» **What is being asked**: Work out how many lines in the data hold the string "left". Reply with only that number.
• • •
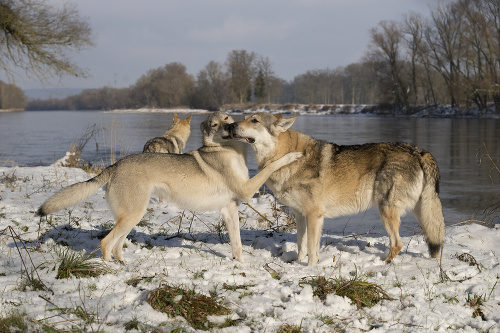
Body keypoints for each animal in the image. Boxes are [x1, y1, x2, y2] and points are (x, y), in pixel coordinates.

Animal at [227, 113, 446, 266]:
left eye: (254, 120)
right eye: (245, 118)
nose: (230, 125)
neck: (288, 157)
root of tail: (421, 151)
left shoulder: (315, 214)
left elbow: (312, 249)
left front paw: (310, 269)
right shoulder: (300, 215)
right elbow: (301, 246)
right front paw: (298, 264)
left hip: (387, 211)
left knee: (398, 243)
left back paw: (383, 264)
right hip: (421, 212)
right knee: (433, 242)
• • •
» **Solution for this exercise**: 7